We conclude that there should here have been a custodial sentence. Indeed, we note that in the course of his submissions in mitigation at first instance the offender's counsel accepted that custody was the only option. That, in our view, was a realistic approach to adopt. There were aggravating features present. The excessive speed in the driving conditions, which, even to an inexperienced driver, should have made it plain that such speed was dangerous. But this Court also would not have overlooked the fact that there was alcohol in the offender's bloodstream to a significant degree, even though below the legal level and that he had had very little sleep that night. Those factors must have affected his driving capability.

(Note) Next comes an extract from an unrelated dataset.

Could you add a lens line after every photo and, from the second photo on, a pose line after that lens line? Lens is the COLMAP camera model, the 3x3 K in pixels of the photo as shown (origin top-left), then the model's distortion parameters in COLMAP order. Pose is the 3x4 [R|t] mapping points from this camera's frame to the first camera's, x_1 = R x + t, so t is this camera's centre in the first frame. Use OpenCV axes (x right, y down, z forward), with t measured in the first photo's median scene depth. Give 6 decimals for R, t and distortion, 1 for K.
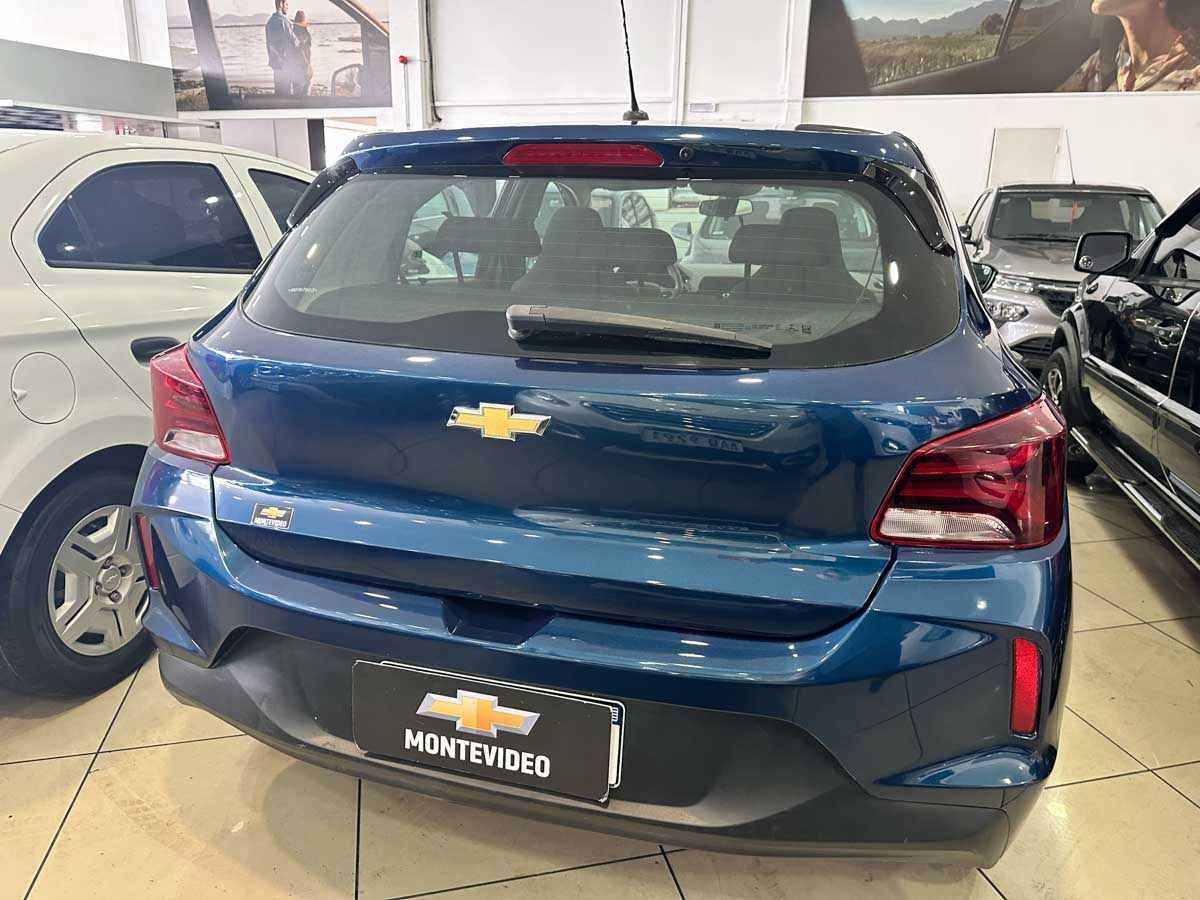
lens RADIAL K [[820.6, 0, 605.0], [0, 820.6, 449.8], [0, 0, 1]] dist [0.027345, -0.035646]
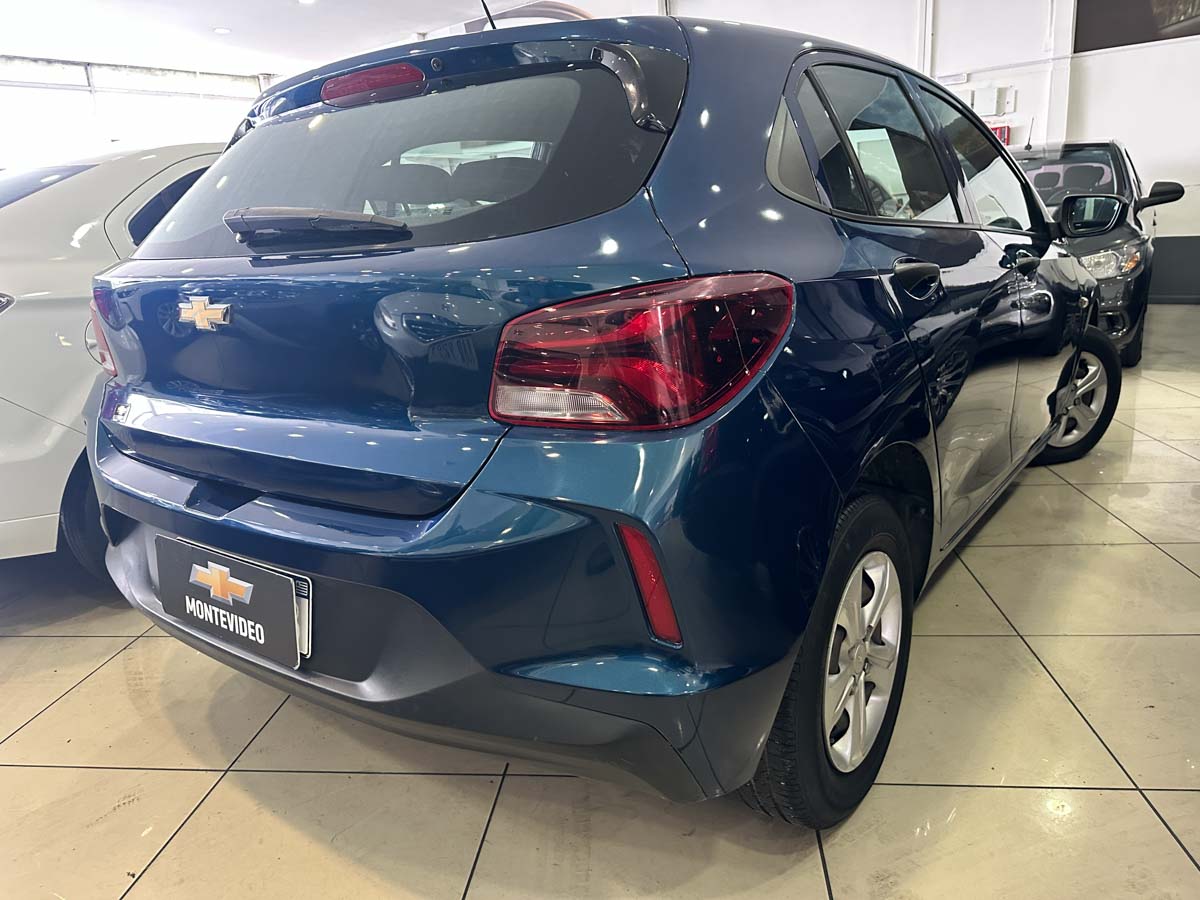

In the judgment of this Court a custodial sentence was called for and the Community Punishment Order was unduly lenient. What should it have been at first instance? Nothing, of course, that a court of law does can undo the tragedy of the loss of a human life. The sentence has to reflect that loss, but it also has to reflect the degree of culpability by the offender and cases vary enormously in that respect. In the present case we bear in mind the mitigating factors to which we have already referred and the age of the offender. In the judgment of this Court, at first instance a custodial term of around two years' imprisonment would have been appropriate.

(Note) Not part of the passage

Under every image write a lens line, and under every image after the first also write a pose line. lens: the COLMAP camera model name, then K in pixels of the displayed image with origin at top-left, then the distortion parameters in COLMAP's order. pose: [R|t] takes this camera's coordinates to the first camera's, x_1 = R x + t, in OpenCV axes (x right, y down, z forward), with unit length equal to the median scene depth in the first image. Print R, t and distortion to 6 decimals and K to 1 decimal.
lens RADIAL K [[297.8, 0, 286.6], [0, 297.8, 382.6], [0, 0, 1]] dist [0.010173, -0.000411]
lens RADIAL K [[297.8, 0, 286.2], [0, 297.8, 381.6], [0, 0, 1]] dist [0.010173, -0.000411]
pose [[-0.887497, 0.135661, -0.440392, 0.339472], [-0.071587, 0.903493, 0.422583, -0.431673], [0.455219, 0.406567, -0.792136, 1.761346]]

That is not the end of the exercise which we have to perform. We now have to decide whether to intervene in the circumstances as they stand today. We have to allow for the element of double jeopardy. Any term of imprisonment would have to be reduced to allow for the fact that this young man is now having his sentence dealt with a second time and that he has been performing a non-custodial sentence in the meantime. Furthermore, he has completed a substantial part of the 180 hours of the Community Punishment Order which was imposed on him. We have been told that he has now completed 106 hours, well over half the sentence imposed. That, too, is a consideration which we have to take into account. When we put those factors together, it seems to us that only a very short sentence at most could properly now be imposed. When we then bear in mind the offender's own current position there seems to be little point in sending him to prison for such a very small time with the potentially deleterious effects that that is likely to have.
Consequently, while the sentence imposed here was unduly lenient, and we do not criticise the Attorney General for bringing this reference, as a matter of discretion the Court in the present circumstances declines to interfere with it. The Community Punishment Order and the ancillary orders made below will, therefore, stand.